- **Was zu tun ist**
A. Laut dem Text zur Rentenreform: Welche Gruppen sollen nach dem Vorschlag von Bärbel Bas künftig in die gesetzliche Rentenversicherung einzahlen?
B. Stimmen diese Aussagen mit dem Text zur Rentenreform überein? Antworte jeweils mit Ja oder Nein und zitiere die entscheidenden Worte aus dem Text wörtlich.
(i) Bärbel Bas ist Arbeitsministerin.
(ii) Das Renten- und Sozialsystem wird bisher vor allem aus Vermögen finanziert.
(iii) Die CDU antwortet mit einem neuen Rezept.
C. Knüpf an den letzten Satz des Textes zur Rentenreform an und schreib den Text weiter.

- **Ausgangstext**

§ §

Die aktuelle Debatte um die Rentenreform nimmt an Fahrt auf – und das mit gutem Grund. Die demografische Entwicklung, insbesondere das baldige Rentenalter der geburtenstarken Babyboomer-Generation, bringt das deutsche Rentensystem zunehmend an seine Grenzen. Arbeitsministerin Bärbel Bas hat einen Vorstoß macht, der auf den ersten Schritt sinnvoll ist: Beamte, Selbstständige und Abgeordnete sollen künftig in die gesetzliche Rentenversicherung einzahlen. Doch dieser Vorschlag greift zu kurz – nicht nur, weil er strukturelle Probleme kaschiert, sondern auch, weil er einen grundlegenden Systemfehler nicht adressiert: die einseitige Finanzierung des Renten- und Sozialsystems aus Arbeitseinkommen und nicht aus Vermögen. Während der Vorschlag von Bas aber noch ein Fünkchen sozialen Fortschritts beinhaltet: Statt weiter an einem System zu arbeiten, das Gruppen in segregierten Systemen abhandeln– soll es künftig einen gemeinsamen Topf geben, kontert die CDU mit einem altbekannten Rezept: Mehr arbeiten, weniger absichern.

§ §

- **Bereitgestelltes Material**
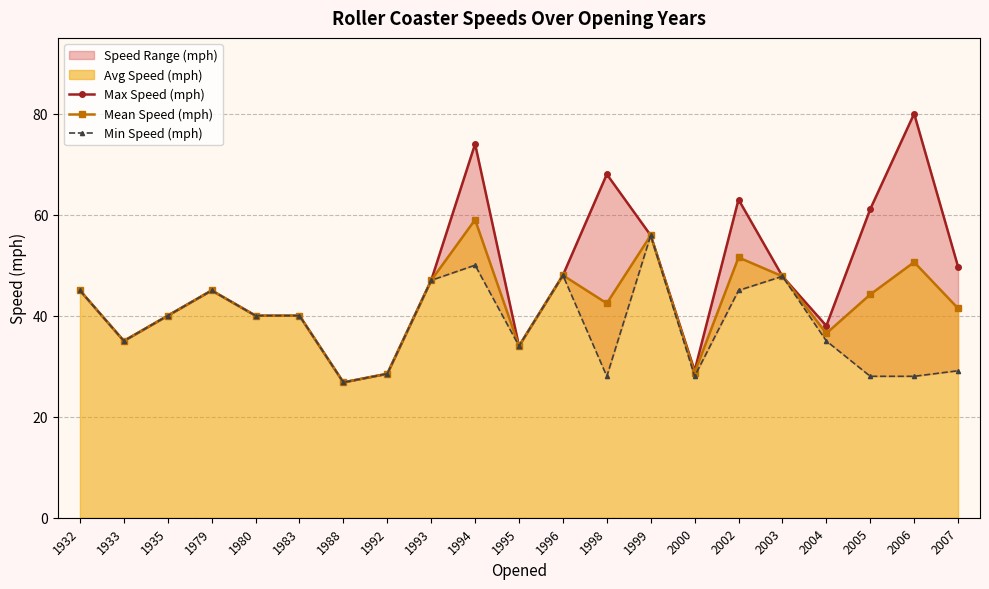

At how many categories does at least one series exceed 30?

18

§ §

- **Nummerierte Antworten**
A. Beamte, Selbstständige und Abgeordnete.

B.
(i) Ja: „Arbeitsministerin Bärbel Bas“
(ii) Nein: „die einseitige Finanzierung des Renten- und Sozialsystems aus Arbeitseinkommen und nicht aus Vermögen“
(iii) Nein: „kontert die CDU mit einem altbekannten Rezept: Mehr arbeiten, weniger absichern.“

C.
Dilan Baran

Das Fundament bröckelt

Seit der Rentenreform von 1957 basiert das Rentensystem in Deutschland auf dem Prinzip des Generationenvertrags: Die arbeitende Bevölkerung finanziert die Renten der Älteren. Doch während die Zahl der Beitragszahler sinkt, wächst die der Rentenempfänger – ein Ungleichgewicht, das sich nicht durch kosmetische Eingriffe beheben lässt. Der Vorschlag, neue Gruppen in das Umlageverfahren zu integrieren, bringt kurzfristig zusätzliche Einnahmen, da diese Gruppen zunächst einzahlen, ohne sofort Leistungen zu beziehen. Doch dieser sogenannte „Einführungsgewinn“ ist temporär. Sobald diese neuen Versicherten selbst Rentenansprüche erwerben, wird der kurzfristige Vorteil verpuffen.

Kein Beitrag der Vermögenden

Viel fundamentaler ist jedoch: Die Finanzierung des Rentensystems erfolgt fast ausschließlich über Arbeitseinkommen. Dabei bleibt das private Vermögen – insbesondere das der reichsten zehn Prozent der Bevölkerung – außen vor. Deren Vermögen wächst stetig, auch während soziale Sicherungssysteme wie die gesetzliche Rente erodieren. Das ist nicht nur ungerecht, sondern volkswirtschaftlich kurzsichtig. Eine nachhaltige Rentenstruktur muss große private Vermögen in die Finanzierung des Gemeinwesens einbeziehen – eine Vermögenssteuer oder eine Erbschaftssteuerreform lehnen die Parteien Grün bis Schwarz jedoch seit Jahrzehnten ab.

Wer wenig hat, lebt kürzer – und zahlt mehr

Eine eklatante soziale Schieflage: Menschen mit niedrigen Einkommen leben im Schnitt fünf bis sechs Jahre kürzer nach Renteneintritt als Besserverdiener – finanzieren aber dennoch über ihre Beiträge deren höhere Rentenlaufzeit. Ein solidarisches Rentensystem, das diesen Namen verdient, muss auch hier ansetzen und für soziale Gleichheit sorgen, nicht für die Verstetigung von Ungleichheiten.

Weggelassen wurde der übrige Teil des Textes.